Thalidomide and Analogues: Potential for Immunomodulation of Inflammatory and Neoplastic Dermatologic Disorders

July 2010 | Volume 9 | Issue 7 | Original Article | 814 | Copyright © 2010

Barry Ladizinski BS, Edward J. Shannon PhD, Miguel R. Sanchez MD, William R. Levis MD


Thalidomide and analogues are a class of immunomodulatory drugs or IMiDS. Thalidomide was initially approved by the U.S. Food and Drug Administation for treatment of erythema nodosum in leprosy and is now approved for multiple myeloma as well. A second generation IMiD, lenalidomide, is also approved for multiple myeloma and refractory myelodysplastic syndrome.
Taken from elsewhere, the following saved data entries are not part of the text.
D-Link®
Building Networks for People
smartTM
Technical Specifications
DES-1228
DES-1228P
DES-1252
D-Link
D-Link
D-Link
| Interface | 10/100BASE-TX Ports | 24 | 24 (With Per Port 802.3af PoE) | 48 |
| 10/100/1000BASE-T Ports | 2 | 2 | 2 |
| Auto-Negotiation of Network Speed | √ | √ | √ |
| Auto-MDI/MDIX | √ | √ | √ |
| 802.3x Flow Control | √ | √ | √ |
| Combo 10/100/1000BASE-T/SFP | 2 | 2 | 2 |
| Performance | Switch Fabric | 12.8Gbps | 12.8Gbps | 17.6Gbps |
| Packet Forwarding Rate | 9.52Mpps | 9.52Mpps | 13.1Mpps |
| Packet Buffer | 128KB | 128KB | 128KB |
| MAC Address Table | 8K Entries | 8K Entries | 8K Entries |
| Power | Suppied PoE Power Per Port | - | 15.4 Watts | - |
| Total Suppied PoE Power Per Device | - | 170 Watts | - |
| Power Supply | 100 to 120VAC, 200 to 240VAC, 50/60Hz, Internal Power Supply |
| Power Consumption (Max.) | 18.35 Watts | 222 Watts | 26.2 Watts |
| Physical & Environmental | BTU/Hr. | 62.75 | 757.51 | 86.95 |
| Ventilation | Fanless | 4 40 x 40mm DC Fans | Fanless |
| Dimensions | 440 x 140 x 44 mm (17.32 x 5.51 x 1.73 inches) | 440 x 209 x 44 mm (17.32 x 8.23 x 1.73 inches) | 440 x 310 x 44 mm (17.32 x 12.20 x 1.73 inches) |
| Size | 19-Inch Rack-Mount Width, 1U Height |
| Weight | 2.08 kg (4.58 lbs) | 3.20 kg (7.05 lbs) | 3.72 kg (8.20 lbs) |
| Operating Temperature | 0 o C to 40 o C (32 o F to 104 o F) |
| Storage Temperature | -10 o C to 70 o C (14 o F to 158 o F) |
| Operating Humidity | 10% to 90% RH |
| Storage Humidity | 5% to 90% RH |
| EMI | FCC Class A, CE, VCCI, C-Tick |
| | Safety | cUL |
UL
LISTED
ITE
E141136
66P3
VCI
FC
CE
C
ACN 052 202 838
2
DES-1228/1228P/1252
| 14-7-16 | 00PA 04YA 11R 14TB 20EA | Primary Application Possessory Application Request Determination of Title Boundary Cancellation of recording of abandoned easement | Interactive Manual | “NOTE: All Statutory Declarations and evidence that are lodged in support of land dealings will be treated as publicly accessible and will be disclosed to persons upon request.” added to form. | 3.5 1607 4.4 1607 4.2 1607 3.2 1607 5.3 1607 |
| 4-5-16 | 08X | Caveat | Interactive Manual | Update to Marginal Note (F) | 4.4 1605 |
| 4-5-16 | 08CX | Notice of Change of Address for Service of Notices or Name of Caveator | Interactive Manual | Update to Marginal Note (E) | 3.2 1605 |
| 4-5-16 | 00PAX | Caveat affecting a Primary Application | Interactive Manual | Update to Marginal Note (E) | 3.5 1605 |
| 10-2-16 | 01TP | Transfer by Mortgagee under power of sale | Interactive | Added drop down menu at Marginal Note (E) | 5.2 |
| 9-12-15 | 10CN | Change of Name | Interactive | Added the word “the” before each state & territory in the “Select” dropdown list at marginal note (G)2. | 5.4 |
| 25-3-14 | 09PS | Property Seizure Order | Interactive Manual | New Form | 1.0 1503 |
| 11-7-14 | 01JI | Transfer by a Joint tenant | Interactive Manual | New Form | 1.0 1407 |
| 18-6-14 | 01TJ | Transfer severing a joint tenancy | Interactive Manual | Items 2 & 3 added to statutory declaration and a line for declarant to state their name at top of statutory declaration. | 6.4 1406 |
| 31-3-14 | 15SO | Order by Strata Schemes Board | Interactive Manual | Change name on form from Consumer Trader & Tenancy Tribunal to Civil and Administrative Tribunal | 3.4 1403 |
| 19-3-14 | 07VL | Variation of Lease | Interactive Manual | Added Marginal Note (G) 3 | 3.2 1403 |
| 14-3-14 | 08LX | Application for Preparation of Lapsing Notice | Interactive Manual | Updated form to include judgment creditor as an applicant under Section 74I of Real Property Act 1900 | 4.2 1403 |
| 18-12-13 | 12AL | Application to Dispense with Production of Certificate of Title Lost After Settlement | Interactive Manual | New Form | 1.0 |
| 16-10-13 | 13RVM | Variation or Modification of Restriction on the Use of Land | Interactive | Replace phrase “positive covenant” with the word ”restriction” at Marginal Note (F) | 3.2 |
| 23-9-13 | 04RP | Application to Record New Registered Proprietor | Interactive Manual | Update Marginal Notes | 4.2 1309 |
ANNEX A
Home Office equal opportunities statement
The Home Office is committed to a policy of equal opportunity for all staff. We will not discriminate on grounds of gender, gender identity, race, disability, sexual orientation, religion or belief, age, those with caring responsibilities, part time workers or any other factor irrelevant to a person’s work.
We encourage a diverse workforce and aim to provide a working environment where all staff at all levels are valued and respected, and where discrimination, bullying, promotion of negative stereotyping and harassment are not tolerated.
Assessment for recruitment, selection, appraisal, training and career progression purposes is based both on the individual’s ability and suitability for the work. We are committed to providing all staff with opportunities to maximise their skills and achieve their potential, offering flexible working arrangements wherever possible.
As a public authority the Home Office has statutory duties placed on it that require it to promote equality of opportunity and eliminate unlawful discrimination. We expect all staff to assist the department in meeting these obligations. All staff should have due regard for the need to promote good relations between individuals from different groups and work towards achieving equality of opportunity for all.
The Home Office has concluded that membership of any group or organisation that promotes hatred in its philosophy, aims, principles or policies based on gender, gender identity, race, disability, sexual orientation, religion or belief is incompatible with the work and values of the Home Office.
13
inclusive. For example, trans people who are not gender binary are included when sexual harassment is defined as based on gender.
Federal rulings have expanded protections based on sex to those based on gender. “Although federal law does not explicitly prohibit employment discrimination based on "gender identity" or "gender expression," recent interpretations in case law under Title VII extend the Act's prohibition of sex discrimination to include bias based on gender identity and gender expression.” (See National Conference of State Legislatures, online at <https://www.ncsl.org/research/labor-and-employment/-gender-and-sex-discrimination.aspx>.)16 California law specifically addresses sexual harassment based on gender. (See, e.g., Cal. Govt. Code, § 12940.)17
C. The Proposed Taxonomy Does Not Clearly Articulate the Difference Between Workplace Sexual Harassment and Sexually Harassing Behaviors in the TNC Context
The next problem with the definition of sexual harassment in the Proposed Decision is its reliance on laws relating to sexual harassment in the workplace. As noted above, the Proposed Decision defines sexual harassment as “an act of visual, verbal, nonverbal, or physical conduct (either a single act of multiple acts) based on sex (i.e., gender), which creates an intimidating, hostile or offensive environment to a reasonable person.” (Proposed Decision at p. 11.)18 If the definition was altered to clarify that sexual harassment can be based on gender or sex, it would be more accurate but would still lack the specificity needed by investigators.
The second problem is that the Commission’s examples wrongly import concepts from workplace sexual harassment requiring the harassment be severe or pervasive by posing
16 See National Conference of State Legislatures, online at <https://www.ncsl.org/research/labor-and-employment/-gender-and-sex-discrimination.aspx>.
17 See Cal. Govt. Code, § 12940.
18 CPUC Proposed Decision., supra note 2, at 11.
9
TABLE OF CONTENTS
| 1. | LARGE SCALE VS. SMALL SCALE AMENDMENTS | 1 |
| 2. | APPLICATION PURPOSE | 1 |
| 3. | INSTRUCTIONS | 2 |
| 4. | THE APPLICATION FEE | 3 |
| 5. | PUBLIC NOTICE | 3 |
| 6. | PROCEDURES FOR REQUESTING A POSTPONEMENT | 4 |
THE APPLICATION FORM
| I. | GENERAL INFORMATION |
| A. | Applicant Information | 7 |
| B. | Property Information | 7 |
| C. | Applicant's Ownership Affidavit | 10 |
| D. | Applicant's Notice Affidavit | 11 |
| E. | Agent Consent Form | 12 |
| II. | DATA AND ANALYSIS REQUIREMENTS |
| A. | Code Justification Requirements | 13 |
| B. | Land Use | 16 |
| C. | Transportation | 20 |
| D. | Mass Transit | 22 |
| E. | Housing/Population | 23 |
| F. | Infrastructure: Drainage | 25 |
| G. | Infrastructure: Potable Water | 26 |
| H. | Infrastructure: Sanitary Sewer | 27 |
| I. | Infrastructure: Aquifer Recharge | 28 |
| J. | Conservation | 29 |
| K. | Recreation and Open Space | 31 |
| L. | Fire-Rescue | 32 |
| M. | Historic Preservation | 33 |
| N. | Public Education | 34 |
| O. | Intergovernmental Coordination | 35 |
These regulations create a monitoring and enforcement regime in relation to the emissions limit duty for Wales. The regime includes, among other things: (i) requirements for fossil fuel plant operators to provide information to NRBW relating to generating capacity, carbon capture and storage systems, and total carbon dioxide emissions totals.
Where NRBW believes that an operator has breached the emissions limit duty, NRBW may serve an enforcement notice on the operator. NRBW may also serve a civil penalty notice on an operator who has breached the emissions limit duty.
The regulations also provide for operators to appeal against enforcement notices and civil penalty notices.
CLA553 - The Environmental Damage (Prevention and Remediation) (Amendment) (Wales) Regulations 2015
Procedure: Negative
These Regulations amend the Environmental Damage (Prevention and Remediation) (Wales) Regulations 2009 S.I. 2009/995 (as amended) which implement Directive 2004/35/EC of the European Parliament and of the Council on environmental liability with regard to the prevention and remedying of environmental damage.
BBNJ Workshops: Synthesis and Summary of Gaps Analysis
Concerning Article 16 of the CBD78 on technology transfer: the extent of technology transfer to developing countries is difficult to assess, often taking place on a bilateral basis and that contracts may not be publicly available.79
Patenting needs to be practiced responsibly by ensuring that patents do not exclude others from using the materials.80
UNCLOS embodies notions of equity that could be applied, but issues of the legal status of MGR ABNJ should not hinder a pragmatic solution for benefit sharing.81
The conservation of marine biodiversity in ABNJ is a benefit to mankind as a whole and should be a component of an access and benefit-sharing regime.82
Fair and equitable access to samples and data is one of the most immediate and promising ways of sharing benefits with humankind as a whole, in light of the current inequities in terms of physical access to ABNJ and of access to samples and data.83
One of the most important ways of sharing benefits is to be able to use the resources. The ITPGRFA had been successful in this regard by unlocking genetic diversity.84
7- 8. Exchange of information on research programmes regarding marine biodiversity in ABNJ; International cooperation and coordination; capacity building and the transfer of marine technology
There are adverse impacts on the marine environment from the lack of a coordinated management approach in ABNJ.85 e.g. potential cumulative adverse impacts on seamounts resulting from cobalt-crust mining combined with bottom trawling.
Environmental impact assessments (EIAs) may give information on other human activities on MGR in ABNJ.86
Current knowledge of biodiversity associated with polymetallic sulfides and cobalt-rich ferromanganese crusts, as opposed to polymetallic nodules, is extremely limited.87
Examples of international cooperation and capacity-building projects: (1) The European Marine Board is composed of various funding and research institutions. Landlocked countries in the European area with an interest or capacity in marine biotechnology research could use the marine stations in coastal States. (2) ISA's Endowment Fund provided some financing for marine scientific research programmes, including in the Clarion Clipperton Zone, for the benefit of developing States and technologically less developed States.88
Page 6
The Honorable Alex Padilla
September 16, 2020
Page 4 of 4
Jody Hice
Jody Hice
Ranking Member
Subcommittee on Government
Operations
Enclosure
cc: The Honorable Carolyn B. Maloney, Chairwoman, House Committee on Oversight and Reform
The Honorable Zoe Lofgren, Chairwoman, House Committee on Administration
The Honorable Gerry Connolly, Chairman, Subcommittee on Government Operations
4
Discovery of this class of drugs has been serendipitous and empirical, as the drug targets have been unknown. In this review, the authors integrate recent identification of drug targets of IMiDS, which include the inducible form of nitric oxide synthase (iNOS), Rho GTPase and caspase-1, with the developments in the understanding of the molecular biology of human inflammatory, infectious and neoplastic skin disorders. Because thalidomide reemerged through leprosy, the original disease classified by the T cell, the authors have also emphasized advances in the understanding of T-cell subsets in human skin disorders.